▶ _ASSIGNED TASK_
Every line from the one containing "right elbow: (852, 747)" to the one containing "left eye: (1157, 735)" in the records below, both included, must be set down exactly, and no other line.

━━━ AVAILABLE DATA

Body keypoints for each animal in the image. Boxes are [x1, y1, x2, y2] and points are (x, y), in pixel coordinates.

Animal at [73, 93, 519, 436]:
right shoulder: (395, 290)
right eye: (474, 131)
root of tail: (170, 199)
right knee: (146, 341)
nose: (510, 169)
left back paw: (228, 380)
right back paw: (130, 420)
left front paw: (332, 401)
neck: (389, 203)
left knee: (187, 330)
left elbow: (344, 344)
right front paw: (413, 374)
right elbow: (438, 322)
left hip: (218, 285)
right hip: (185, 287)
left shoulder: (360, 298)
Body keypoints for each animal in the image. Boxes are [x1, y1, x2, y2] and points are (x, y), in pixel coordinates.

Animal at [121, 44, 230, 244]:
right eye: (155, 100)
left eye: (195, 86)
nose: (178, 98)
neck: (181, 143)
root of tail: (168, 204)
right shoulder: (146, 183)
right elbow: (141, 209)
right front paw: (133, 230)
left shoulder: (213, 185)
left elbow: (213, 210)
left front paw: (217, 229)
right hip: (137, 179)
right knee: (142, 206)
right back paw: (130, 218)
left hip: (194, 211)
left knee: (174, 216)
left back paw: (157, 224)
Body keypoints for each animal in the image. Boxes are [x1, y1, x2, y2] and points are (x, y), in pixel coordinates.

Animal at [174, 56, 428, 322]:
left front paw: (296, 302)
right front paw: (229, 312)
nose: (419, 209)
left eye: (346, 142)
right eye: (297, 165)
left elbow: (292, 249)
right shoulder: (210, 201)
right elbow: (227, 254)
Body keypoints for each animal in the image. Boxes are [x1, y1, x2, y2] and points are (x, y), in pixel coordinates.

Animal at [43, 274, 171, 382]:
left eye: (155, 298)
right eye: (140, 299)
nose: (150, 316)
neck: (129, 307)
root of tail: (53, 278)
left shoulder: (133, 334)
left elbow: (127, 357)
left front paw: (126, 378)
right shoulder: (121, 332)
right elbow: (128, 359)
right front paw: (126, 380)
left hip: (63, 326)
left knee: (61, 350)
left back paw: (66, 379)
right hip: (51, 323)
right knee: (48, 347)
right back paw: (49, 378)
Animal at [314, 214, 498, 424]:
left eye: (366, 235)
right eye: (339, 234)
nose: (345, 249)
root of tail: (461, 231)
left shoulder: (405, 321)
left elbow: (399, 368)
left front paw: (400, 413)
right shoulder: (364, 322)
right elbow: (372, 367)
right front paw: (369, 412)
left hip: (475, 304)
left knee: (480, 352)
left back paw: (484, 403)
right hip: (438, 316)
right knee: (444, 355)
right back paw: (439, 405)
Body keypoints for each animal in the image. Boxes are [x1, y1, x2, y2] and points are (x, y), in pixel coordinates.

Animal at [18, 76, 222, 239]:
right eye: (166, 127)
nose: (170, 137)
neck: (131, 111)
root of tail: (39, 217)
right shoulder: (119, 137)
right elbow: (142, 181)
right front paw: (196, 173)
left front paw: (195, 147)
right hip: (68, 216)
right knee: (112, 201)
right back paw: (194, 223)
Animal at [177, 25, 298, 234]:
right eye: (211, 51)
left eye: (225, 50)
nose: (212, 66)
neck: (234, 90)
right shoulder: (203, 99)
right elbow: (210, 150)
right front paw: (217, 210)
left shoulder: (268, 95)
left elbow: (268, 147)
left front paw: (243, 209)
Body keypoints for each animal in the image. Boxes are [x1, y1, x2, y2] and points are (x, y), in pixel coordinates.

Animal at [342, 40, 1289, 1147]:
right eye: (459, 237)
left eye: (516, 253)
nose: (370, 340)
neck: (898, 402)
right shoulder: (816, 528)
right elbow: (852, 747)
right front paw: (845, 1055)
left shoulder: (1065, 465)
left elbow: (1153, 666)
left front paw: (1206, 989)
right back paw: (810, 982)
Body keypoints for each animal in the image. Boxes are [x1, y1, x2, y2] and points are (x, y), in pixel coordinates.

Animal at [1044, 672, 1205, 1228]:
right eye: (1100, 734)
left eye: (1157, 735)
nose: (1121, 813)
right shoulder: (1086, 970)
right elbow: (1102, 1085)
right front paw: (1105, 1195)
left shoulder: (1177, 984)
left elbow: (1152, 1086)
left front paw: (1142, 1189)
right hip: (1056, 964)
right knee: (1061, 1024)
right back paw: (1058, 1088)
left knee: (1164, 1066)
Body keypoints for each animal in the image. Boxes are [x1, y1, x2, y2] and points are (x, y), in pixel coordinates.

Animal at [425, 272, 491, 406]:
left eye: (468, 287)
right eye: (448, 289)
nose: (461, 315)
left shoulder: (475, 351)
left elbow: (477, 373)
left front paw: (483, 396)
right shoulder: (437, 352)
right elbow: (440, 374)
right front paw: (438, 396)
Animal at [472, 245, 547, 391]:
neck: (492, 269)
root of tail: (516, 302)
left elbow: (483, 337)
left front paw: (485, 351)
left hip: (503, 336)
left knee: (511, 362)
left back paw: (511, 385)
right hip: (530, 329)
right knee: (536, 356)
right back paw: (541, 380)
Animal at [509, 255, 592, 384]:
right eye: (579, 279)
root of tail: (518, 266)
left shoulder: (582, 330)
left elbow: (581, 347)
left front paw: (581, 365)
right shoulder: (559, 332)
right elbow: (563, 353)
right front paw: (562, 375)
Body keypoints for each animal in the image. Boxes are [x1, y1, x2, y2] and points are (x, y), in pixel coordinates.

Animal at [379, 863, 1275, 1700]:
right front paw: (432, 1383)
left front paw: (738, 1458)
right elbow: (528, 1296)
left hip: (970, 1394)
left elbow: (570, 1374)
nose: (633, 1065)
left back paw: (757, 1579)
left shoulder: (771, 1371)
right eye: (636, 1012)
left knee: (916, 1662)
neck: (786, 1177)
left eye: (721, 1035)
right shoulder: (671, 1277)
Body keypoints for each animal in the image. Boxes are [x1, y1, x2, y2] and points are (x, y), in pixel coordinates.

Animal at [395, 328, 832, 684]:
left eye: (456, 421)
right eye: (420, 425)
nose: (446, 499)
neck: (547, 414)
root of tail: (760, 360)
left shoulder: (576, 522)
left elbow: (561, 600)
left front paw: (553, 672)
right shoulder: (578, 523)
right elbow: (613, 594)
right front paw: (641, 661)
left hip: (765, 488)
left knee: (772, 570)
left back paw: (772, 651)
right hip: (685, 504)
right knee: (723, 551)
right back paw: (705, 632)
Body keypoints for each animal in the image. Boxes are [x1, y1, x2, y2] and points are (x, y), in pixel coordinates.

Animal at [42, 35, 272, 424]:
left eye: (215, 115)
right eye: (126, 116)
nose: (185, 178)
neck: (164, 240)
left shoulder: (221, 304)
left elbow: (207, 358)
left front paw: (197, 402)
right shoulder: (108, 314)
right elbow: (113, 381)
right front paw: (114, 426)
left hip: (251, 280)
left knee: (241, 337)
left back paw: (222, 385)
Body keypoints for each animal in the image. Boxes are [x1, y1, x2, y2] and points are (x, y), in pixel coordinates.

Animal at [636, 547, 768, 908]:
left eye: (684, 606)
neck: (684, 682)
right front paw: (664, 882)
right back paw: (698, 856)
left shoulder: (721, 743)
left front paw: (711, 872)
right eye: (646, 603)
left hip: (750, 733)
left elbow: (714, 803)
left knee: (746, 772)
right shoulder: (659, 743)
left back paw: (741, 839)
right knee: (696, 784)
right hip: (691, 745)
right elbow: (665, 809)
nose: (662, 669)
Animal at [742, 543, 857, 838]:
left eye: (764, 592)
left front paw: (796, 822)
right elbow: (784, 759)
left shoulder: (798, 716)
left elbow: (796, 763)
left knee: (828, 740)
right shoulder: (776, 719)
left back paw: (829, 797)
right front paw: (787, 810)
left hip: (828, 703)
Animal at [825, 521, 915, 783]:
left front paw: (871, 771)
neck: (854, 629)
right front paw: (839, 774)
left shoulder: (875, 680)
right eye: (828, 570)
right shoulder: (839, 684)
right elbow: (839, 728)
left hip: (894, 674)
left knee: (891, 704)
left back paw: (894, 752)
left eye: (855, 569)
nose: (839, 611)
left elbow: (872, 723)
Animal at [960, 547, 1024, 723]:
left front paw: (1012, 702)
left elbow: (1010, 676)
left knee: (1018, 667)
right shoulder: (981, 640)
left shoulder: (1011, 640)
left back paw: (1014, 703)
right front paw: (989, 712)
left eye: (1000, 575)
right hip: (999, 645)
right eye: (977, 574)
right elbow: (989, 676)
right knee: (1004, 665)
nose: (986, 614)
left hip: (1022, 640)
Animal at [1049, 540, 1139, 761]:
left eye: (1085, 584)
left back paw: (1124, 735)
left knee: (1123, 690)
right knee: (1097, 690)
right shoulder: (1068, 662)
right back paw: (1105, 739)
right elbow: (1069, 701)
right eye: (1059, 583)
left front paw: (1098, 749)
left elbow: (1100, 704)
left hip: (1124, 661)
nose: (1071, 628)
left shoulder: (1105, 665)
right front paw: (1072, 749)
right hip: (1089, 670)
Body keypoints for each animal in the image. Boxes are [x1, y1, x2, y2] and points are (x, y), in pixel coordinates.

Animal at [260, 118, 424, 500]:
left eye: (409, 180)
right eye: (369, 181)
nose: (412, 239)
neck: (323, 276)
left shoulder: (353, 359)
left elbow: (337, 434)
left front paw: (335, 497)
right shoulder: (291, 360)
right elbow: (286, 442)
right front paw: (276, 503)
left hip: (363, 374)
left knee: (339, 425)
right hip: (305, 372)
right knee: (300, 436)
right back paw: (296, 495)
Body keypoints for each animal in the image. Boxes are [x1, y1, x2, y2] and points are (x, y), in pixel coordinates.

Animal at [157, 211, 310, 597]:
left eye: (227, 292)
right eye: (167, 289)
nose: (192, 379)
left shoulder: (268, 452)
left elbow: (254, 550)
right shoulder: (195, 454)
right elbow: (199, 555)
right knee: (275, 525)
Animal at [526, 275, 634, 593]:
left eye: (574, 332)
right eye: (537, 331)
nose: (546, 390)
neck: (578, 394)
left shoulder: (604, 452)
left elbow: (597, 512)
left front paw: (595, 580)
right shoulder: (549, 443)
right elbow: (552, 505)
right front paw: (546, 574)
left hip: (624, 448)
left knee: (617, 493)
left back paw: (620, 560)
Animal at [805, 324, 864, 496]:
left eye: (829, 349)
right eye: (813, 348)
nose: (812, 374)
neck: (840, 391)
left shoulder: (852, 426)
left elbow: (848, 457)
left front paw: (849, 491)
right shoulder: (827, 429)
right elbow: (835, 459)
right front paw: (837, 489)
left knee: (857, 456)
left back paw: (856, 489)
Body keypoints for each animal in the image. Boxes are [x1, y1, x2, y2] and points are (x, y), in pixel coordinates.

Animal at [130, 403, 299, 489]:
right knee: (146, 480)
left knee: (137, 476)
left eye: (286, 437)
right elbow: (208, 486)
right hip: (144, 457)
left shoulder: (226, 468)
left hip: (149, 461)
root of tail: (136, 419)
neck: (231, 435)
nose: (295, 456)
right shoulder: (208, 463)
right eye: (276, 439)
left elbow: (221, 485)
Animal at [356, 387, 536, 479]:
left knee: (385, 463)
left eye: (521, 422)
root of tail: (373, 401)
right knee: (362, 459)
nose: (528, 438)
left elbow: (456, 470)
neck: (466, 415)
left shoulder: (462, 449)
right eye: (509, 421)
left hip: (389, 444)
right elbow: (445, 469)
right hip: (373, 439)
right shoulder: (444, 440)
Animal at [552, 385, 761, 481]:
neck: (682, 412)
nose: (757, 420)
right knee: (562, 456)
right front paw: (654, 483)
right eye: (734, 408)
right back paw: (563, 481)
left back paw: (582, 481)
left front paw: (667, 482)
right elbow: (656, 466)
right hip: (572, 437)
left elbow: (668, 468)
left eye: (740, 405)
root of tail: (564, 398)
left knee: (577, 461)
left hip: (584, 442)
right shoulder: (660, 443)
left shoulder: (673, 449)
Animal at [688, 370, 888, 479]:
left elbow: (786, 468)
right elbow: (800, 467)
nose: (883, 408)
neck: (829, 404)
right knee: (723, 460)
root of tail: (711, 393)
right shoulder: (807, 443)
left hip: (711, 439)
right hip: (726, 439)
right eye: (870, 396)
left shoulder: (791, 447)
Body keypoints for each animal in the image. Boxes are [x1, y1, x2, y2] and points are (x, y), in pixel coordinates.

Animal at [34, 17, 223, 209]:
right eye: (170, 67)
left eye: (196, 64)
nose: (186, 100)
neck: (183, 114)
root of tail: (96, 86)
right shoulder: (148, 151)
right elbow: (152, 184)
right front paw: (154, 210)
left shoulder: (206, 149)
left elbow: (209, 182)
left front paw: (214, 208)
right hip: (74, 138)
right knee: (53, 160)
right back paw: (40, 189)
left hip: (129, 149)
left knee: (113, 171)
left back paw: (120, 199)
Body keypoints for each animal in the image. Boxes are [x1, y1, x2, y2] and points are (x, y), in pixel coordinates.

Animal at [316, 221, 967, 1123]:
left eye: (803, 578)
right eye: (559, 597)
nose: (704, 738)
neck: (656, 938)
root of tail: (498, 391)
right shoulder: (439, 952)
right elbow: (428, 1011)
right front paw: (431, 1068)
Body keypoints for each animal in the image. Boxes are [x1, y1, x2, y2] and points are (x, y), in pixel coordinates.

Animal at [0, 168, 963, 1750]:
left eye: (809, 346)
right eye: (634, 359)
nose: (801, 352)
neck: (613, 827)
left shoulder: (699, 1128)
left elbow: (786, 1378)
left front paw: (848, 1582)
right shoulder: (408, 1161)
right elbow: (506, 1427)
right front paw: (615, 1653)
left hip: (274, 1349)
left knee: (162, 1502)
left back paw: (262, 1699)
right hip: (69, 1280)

━━━━━━

▶ _RESPONSE TO THE TASK_
right elbow: (852, 747)
right front paw: (845, 1055)
left shoulder: (1065, 465)
left elbow: (1153, 666)
left front paw: (1206, 989)
right back paw: (810, 982)
Body keypoints for each animal in the image. Boxes are [x1, y1, x2, y2] and points are (x, y), in pixel coordinates.

Animal at [1044, 672, 1205, 1228]:
right eye: (1100, 734)
left eye: (1157, 735)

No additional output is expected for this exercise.